No ≡C–H, no precipitate. But-2-yne is the textbook negative control.
Worked Reasoning
Q. Arrange ethane, ethene, ethyne and but-2-yne in increasing order of the acidity of their C–H bonds, and state which would give a precipitate with ammoniacal silver nitrate.
Reasoning. Acidity tracks s-character of the carbon. Ethane (sp³, 25%) < ethene (sp², 33%) < ethyne (sp, 50%). But-2-yne also has sp carbons, but its acidic positions are blocked by methyl groups — there is no $\ce{#C-H}$, so it behaves as having no acidic alkyne hydrogen.
Order: $\ce{CH3-CH3 < H2C=CH2 < CH3-C#C-CH3 \approx}$ (no acidic ≡C–H) $\ce{< HC#CH}$. Among species with an acidic alkyne hydrogen, ethyne is highest.
Silver test: only ethyne, the terminal alkyne, gives the white silver acetylide precipitate, $\ce{AgC#CAg v}$. Ethane, ethene and but-2-yne all give no precipitate.
Q. A gaseous alkyne X decolourises bromine water but gives no precipitate with ammoniacal cuprous chloride. Is X terminal or internal? Give the simplest example.

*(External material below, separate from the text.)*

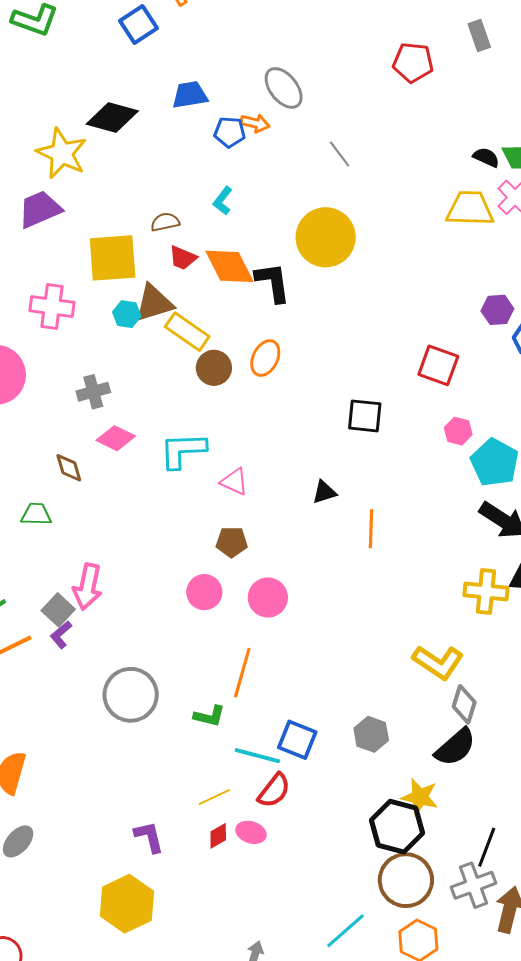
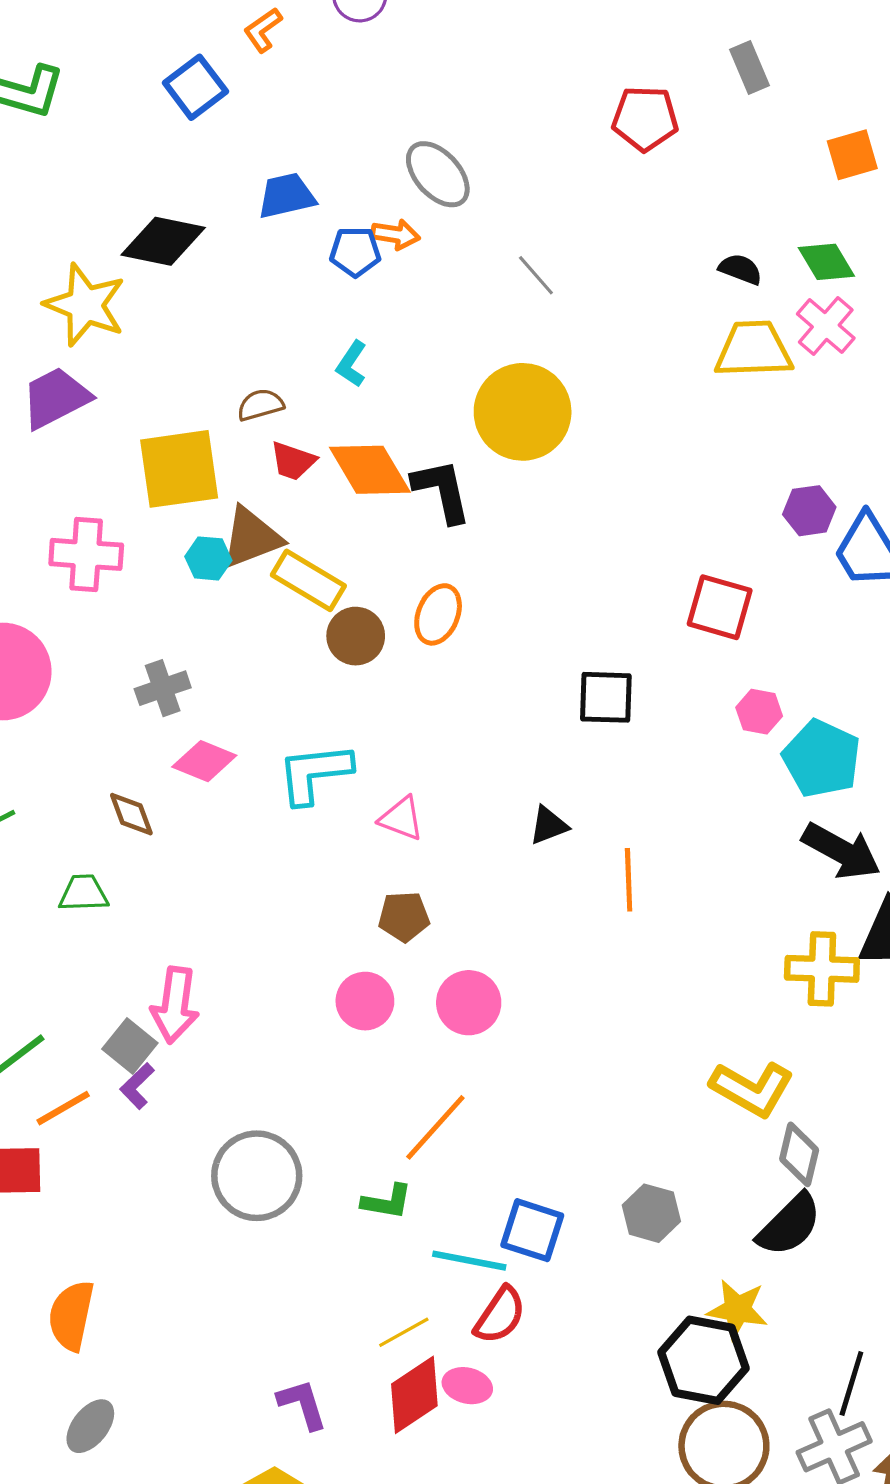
black semicircle: (486, 157) -> (740, 269), moved
orange line: (242, 673) -> (435, 1127), turned 30
red diamond: (218, 836) -> (414, 1395), size x1.8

Reasoning. Decolourising bromine water confirms a C≡C (or C=C) unsaturation, common to all alkynes. The absence of a red copper acetylide precipitate means there is no acidic $\ce{#C-H}$. Therefore X is an internal alkyne.
Answer: The simplest internal alkyne is but-2-yne, $\ce{CH3-C#C-CH3}$.
Acidic Nature of Terminal Alkynes — at a glance
- Only a hydrogen on a triply bonded carbon ($\ce{#C-H}$) is acidic; alkyl hydrogens are not.
- Cause: sp carbon → 50% s-character → highest electronegativity → C–H polarised → proton easily lost.
- Acidity orders: $\ce{HC#CH > H2C=CH2 > CH3-CH3}$ and $\ce{HC#CH > CH3-C#CH >> CH3-C#C-CH3}$.
- $\ce{Na}$/$\ce{NaNH2}$ → sodium (or disodium) acetylide + $\ce{H2}$/$\ce{NH3}$; not shown by alkenes or alkanes.
- Ammoniacal $\ce{AgNO3}$ → white silver acetylide; ammoniacal $\ce{Cu2Cl2}$ → red copper acetylide.
- Only TERMINAL alkynes give the acetylide tests; internal alkynes like but-2-yne give none.